Falcon Heavy’s first real launch is the dawn of a new heavy-lift era in space

Update: Just kidding! It’s the 9th. Update 2: And it’s delayed again to the 10th.

The Falcon Heavy has flown before, but now it’s got a payload that matters and competitors nipping at its heels. It’s the first of a new generation of launch vehicles that can take huge payloads to space cheaply and frequently, opening up a new frontier in the space race. Watch it lift off Sunday afternoon (we’ll post a reminder).

On the 9th, Falcon Heavy will fly for the first time since its inaugural test last February, delivering the now-infamous Tesla Roadster and “Starman” into a trajectory that has taken them past Mars. That successful launch garnered SpaceX its first customer for the system, and Tuesday’s launch will take Arabsat-6A, a Lockheed-built communications satellite, into geosynchronous orbit.

A static fire today went well, so, weather permitting, takeoff should take place as scheduled at around 3:36 Sunday afternoon. Notably, SpaceX CEO Elon Musk pointed out on Twitter that the Block 5 Falcon Heavy (that is to say, the production revision as opposed to the test version we saw) has 10 percent more thrust capacity than before, which also translates to a better safety margin if using less than its maximum.

So why exactly is Falcon Heavy important? After all, launch vehicles capable of putting a hundred tons of material into or beyond orbit have existed since Apollo. Simply speaking, the difference comes down to price.

Putting anything into space is difficult enough. But heavier payloads get exponentially more difficult to lift: The equations we’ve known for a century or so governing how much lift is needed to get a certain amount of mass into orbit, and how much fuel is needed in turn to generate that lift, are clear on this.

As advances in materials and rocket engines have progressed, they have disproportionately benefited small and medium launch vehicles.

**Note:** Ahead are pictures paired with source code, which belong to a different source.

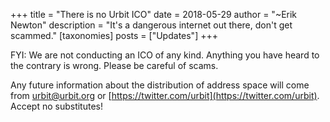 +++
title = "There is no Urbit ICO"
date = 2018-05-29
author = "~Erik Newton"
description = "It's a dangerous internet out there, don't get scammed."
[taxonomies]
posts = ["Updates"]
+++

FYI: We are not conducting an ICO of any kind. Anything you have heard to the
contrary is wrong. Please be careful of scams.

Any future information about the distribution of address space will come from
urbit@urbit.org or [https://twitter.com/urbit](https://twitter.com/urbit).
Accept no substitutes!
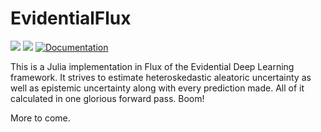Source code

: # EvidentialFlux

[![](https://img.shields.io/badge/docs-stable-blue.svg)](https://doktormike.github.io/EvidentialFlux/stable)
[![](https://img.shields.io/badge/docs-dev-blue.svg)](https://doktormike.github.io/EvidentialFlux/dev)
[![Documentation](https://github.com/DoktorMike/EvidentialFlux/actions/workflows/documentation.yml/badge.svg)](https://github.com/DoktorMike/EvidentialFlux/actions/workflows/documentation.yml)

This is a Julia implementation in Flux of the Evidential Deep Learning framework. It strives to estimate heteroskedastic aleatoric uncertainty as well as epistemic uncertainty along with every prediction made. All of it calculated in one glorious forward pass. Boom!

More to come.
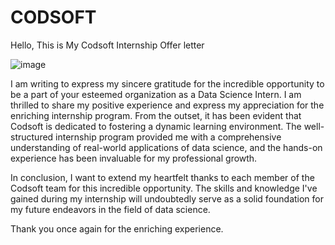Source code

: # CODSOFT
Hello, 
This is My Codsoft Internship Offer letter 

![image](https://github.com/Pritesh-Gaykar/CODSOFT/assets/95903153/842d8424-39be-451f-9023-35c92dd6434e)

I am writing to express my sincere gratitude for the incredible opportunity to be a part of your esteemed organization as a Data Science Intern. I am thrilled to share my positive experience and express my appreciation for the enriching internship program.
From the outset, it has been evident that Codsoft is dedicated to fostering a dynamic learning environment. The well-structured internship program provided me with a comprehensive understanding of real-world applications of data science, and the hands-on experience has been invaluable for my professional growth.

In conclusion, I want to extend my heartfelt thanks to each member of the Codsoft team for this incredible opportunity. The skills and knowledge I've gained during my internship will undoubtedly serve as a solid foundation for my future endeavors in the field of data science.

Thank you once again for the enriching experience.



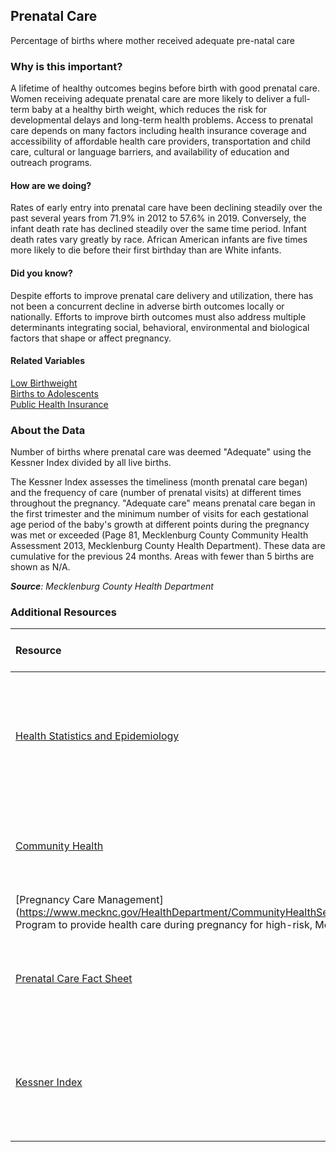 ﻿## Prenatal Care
Percentage of births where mother received adequate pre-natal care

### Why is this important?
A lifetime of healthy outcomes begins before birth with good prenatal care. Women receiving adequate prenatal care are more likely to deliver a full-term baby at a healthy birth weight, which reduces the risk for developmental delays and long-term health problems. Access to prenatal care depends on many factors including health insurance coverage and accessibility of affordable health care providers, transportation and child care, cultural or language barriers, and availability of education and outreach programs.

#### How are we doing?
Rates of early entry into prenatal care have been declining steadily over the past several years from 71.9% in 2012 to 57.6% in 2019. Conversely, the infant death rate has declined steadily over the same time period.  Infant death rates vary greatly by race.  African American infants are five times more likely to die before their first birthday than are White infants.

#### Did you know?
Despite efforts to improve prenatal care delivery and utilization, there has not been a concurrent decline 	in adverse birth outcomes locally or nationally. Efforts to improve birth outcomes must also address multiple determinants integrating social, behavioral, environmental and biological factors that shape or affect pregnancy.

#### Related Variables
<a href="javascript:void(0)" onclick="model.metricId = 'm55'">Low Birthweight</a>  
<a href="javascript:void(0)" onclick="model.metricId = 'm54'">Births to Adolescents</a>  
<a href="javascript:void(0)" onclick="model.metricId = 'm81'">Public Health Insurance</a>  

### About the Data 
Number of births where prenatal care was deemed "Adequate" using the Kessner Index divided by all live births. 

The Kessner Index assesses the timeliness (month prenatal care began) and the frequency of care (number of prenatal visits) at different times throughout the pregnancy. "Adequate care" means prenatal care began in the first trimester and the minimum number of visits for each gestational age period of the baby's growth at different points during the pregnancy was met or exceeded (Page 81, Mecklenburg County Community Health Assessment 2013, Mecklenburg County Health Department). These data are cumulative for the previous 24 months. Areas with fewer than 5 births are shown as N/A. 

_**Source**: Mecklenburg County Health Department_

### Additional Resources
| Resource | Learn More and Take Action | 
|:--- | :--- |
|[​Health Statistics and Epidemiology](https://www.mecknc.gov/healthdepartment/healthstatistics/pages/default.aspx)| A comprehensive look at key indicators of public health and how our community is working to promote health for all.
|[Community Health](https://www.mecknc.gov/healthdepartment/communityhealthservices/pages/default.aspx) |Find health services in Mecklenburg County related to pregnancy care and much more.
|[Pregnancy Care Management](https://www.mecknc.gov/HealthDepartment/CommunityHealthServices/Pages/PregnancyBirthServices.aspx Program to provide health care during pregnancy for high-risk, Medicaid-eligible women.
|[Prenatal Care Fact Sheet](https://www.womenshealth.gov/pregnancyl)| Everything you need to know about prenatal care from the U.S. Office on Women's Health.
|[Kessner Index](https://www.dhs.wisconsin.gov/wish/measures.htm)|Overview of the index used to assess adequacy of prenatal care, and definitions of other birth-related measures.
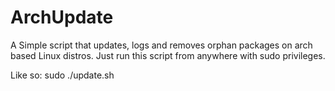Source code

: # ArchUpdate

 A Simple script that updates, logs and removes orphan packages on arch based Linux distros.
 Just run this script from anywhere with sudo privileges.

 Like so:
 sudo ./update.sh
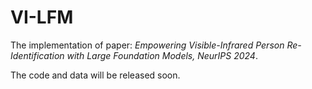 # VI-LFM
The implementation of paper: _Empowering Visible-Infrared Person Re-Identification with Large Foundation Models,_ _NeurIPS 2024_. 

The code and data will be released soon.
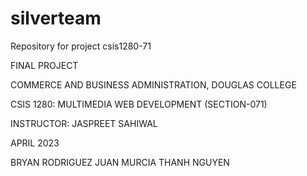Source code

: # silverteam
Repository for project csis1280-71 

FINAL PROJECT

COMMERCE AND BUSINESS ADMINISTRATION, DOUGLAS COLLEGE

CSIS 1280: MULTIMEDIA WEB DEVELOPMENT (SECTION-071)

INSTRUCTOR: JASPREET SAHIWAL

APRIL 2023

BRYAN RODRIGUEZ
JUAN MURCIA
THANH NGUYEN


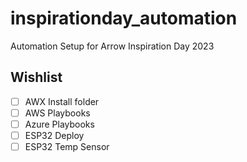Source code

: # inspirationday_automation
Automation Setup for Arrow Inspiration Day 2023

## Wishlist
- [ ] AWX Install folder
- [ ] AWS Playbooks
- [ ] Azure Playbooks
- [ ] ESP32 Deploy
- [ ] ESP32 Temp Sensor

Combined with the decreasing size of satellite payloads, this has created a new and promising era for small craft, which can be launched in great numbers — as we’re seeing in the many promises to deploy constellations thousands strong.

Efficiently made disposables like Rocket Lab’s Electron and reusable ones like the Falcon 9 have begun the process of pushing the price of small and medium-size launches down to a fraction of what they once were.

But heavy and super-heavy launch vehicles have remained phenomenally expensive due to the fundamentally difficult nature of building these physics-defying monsters. So while putting 10 tons in orbit has gotten cheap enough that startups can do it, putting 100 tons up there remains the province of global superpowers.

Falcon Heavy is really the first to start a similar price shift for this category, cutting the cost of putting large payloads up by a huge amount. And while an estimated price tag of around $100 million per launch is hardly pocket change, it’s a whole lot less than the $350-$500 million a Delta IV might cost.

That level of savings can transform an entire space program. NASA could add an entire planetary exploration mission to its budget for the price difference of one launch alone. This math may not always add up (the Delta IV’s excellent launch record rightly commands a premium), but it’s impossible to ignore.

A Delta IV takes off in 2016

The market for heavy launches is, like that for small ones, heavily supply-limited. Governments and major corporations are lined up for years to put major items into or beyond orbit. SpaceX will sell room on Falcon Heavy systems as fast as it can make them. And because its side stages are reusable, it can make them faster than others can make theirs! It stands to make a huge amount of money while also massively empowering the global space community.

Falcon Heavy has little competition at payloads above the 50-ton threshold, but below that the field is getting crowded. ULA, Ariane Group, Russia and China, even upstart rival Blue Origin are preparing cheaper next-generation platforms to take part in the new ecosystem. (A comprehensive accounting of this new phase of launch vehicles is a worthwhile endeavor, but one for another time.)

For now, though, Falcon Heavy is an anomaly, but a welcome one. Lowering the cost and complexity of more distant and ambitious space projects is an exciting prospect, and Tuesday’s launch is one of the first indications that we are witnessing that change take place.